By January 1866 the service was reduced to three down and four up per day, with one Shirehampton-Avonmouth except on Sundays; this increased to five up and down in April that year, with one Hotwells-Shirehampton except on Sundays. By June the service was five up and down on Sundays, and six on other days. Two extra trains per day were laid on when was opened, and by summer 1887 there were ten up and down, with four each way and an Avonmouth-Shirehampton return on Sundays.

By 1910 Avonmouth was no longer a resort, but instead a workplace, and so Sunday service was reduced to two trains each way, taking 19 minutes each. The Sunday service had been completely discontinued by 1920, with weekday service reduced to nine down and eight up, with journey times of 18 minutes, and the first two morning departures forsaking the Hotwells terminus for Hotwells Halt's longer platform. From September 1921, the Halt was the terminus of the BPRP line, as the Hotwells terminus was closed to allow construction of the A4 Portway. Hotwells Halt, and the line to Sneyd Park Junction, closed on 3 July 1922, with the final train running on 1 July.

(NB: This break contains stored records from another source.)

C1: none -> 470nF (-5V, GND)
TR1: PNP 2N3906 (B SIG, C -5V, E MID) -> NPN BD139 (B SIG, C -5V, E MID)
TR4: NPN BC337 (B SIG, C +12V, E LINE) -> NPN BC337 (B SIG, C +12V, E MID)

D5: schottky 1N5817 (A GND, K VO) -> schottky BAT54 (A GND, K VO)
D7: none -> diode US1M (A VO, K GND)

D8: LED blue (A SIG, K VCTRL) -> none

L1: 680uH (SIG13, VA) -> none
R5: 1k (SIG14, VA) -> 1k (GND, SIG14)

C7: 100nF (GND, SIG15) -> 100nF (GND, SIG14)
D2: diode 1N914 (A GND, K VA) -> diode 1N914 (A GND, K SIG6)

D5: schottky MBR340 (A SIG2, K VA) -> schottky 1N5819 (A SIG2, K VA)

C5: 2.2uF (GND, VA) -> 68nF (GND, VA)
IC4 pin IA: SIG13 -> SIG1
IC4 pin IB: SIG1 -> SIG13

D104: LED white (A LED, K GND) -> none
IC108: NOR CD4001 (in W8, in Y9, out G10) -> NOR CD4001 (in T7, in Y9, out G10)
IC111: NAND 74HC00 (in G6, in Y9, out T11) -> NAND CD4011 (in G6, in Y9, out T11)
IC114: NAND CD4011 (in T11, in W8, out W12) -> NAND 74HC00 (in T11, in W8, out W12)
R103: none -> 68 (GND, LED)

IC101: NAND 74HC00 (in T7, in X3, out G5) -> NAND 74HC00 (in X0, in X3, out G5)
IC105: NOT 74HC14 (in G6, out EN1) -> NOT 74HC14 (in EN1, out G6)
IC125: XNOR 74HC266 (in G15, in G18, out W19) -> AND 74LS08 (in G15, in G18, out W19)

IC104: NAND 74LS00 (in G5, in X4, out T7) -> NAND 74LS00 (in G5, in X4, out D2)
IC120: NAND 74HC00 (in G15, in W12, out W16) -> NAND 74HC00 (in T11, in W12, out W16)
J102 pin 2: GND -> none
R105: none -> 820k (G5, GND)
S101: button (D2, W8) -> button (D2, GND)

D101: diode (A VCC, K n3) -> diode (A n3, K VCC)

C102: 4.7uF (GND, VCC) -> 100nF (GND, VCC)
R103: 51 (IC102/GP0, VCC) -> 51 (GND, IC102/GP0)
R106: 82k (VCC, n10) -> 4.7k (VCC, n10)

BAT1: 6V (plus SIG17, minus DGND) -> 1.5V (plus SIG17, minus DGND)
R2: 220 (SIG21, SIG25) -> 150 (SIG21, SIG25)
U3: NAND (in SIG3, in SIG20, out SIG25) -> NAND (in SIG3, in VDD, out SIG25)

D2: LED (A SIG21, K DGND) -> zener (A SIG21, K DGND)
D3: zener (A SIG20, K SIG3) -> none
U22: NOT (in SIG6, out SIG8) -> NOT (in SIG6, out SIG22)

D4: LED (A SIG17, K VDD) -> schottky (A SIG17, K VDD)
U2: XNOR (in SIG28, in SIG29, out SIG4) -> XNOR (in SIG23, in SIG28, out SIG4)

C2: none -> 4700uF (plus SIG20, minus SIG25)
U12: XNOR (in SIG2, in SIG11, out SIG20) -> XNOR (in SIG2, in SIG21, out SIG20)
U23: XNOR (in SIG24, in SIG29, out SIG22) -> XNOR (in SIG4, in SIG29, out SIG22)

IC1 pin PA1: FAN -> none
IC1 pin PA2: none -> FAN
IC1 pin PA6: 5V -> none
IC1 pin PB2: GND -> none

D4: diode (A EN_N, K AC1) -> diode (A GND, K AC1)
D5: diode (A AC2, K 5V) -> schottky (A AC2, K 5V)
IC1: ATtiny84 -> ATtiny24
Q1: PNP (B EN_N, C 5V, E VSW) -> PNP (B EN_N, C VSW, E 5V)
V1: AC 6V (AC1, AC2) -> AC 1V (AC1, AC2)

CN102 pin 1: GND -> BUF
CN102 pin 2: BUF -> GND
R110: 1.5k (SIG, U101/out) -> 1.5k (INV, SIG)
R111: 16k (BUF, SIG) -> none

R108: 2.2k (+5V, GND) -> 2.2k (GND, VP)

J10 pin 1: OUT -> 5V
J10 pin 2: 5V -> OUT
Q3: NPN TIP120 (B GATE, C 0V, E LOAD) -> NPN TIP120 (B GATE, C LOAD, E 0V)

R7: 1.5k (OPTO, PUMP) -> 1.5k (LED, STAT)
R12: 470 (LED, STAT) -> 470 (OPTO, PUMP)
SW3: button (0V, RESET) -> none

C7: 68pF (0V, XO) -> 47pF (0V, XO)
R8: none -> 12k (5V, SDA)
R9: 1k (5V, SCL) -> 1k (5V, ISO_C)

According to some sources, the trains were not operated by the BPRP itself, but instead were operated under a lease agreement by the Bristol and Exeter Railway. This lease was taken over by the Great Western Railway in 1871, along with the rest of the Bristol and Exeter.

==Rolling stock==
The BPRP had two 0-4-2 side tank locomotives, possibly from the St Helens Railway. Coaching stock was four-wheeled; there were initially 14 carriages, rising to around 20 according to some reports, all of which were disposed of when the line was taken over. The BPRP also possessed two covered and two uncovered wagons, in a light grey livery. The coaching stock was painted yellow and white, with some later painted dark chocolate.